# [Task prompt]
Copy the text of every one of the entries below line for line, with the pictures left out.
□ □ □ □ □ □ □
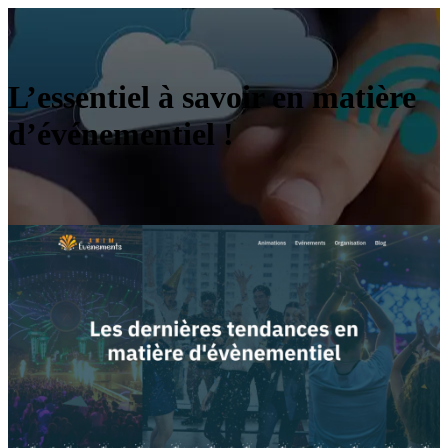
L’essentiel à savoir en matière
d’événementiel !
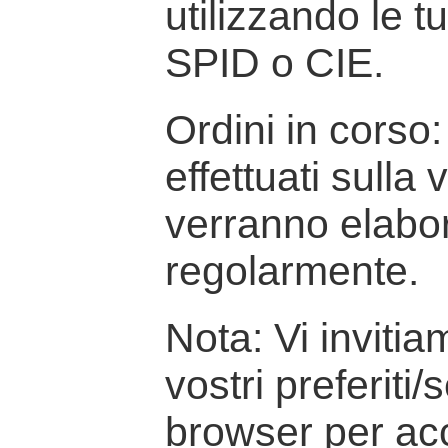
utilizzando le t
SPID o CIE.
Ordini in corso: 
effettuati sulla
verranno elabor
regolarmente.
Nota: Vi inviti
vostri preferiti/
browser per ac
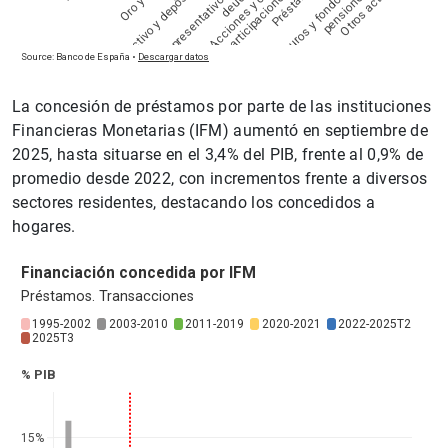
La concesión de préstamos por parte de las instituciones
Financieras Monetarias (IFM) aumentó en septiembre de
2025, hasta situarse en el 3,4% del PIB, frente al 0,9% de
promedio desde 2022, con incrementos frente a diversos
sectores residentes, destacando los concedidos a
hogares.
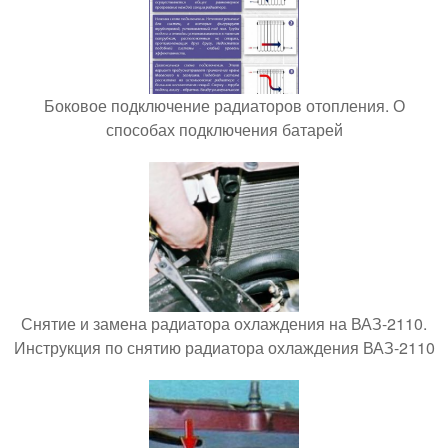
Боковое подключение радиаторов отопления. О
способах подключения батарей
Снятие и замена радиатора охлаждения на ВАЗ-2110.
Инструкция по снятию радиатора охлаждения ВАЗ-2110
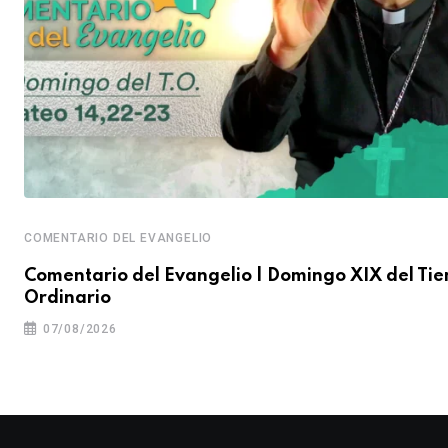
COMENTARIO DEL EVANGELIO
Comentario del Evangelio | Domingo XIX del Ti
Ordinario
07/08/2026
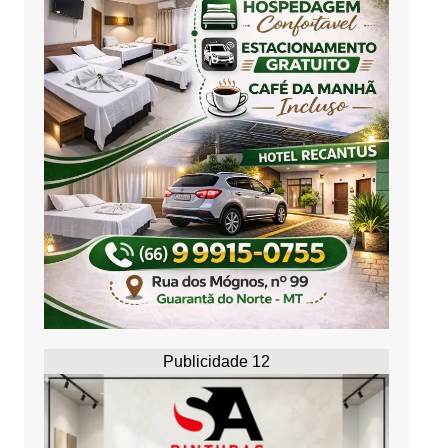
Publicidade 12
□ □ □ □ □ □ □
# [Reply to the task]
L’essentiel à savoir en matière
d’événementiel !
utilizzando le t
SPID o CIE.
Ordini in corso: 
effettuati sulla
verranno elabor
regolarmente.
Nota: Vi inviti
vostri preferiti/
browser per ac
La concesión de préstamos por parte de las instituciones
Financieras Monetarias (IFM) aumentó en septiembre de
2025, hasta situarse en el 3,4% del PIB, frente al 0,9% de
promedio desde 2022, con incrementos frente a diversos
sectores residentes, destacando los concedidos a
hogares.
Боковое подключение радиаторов отопления. О
способах подключения батарей
Снятие и замена радиатора охлаждения на ВАЗ-2110.
Инструкция по снятию радиатора охлаждения ВАЗ-2110
COMENTARIO DEL EVANGELIO
Comentario del Evangelio | Domingo XIX del Ti
Ordinario
07/08/2026
Publicidade 12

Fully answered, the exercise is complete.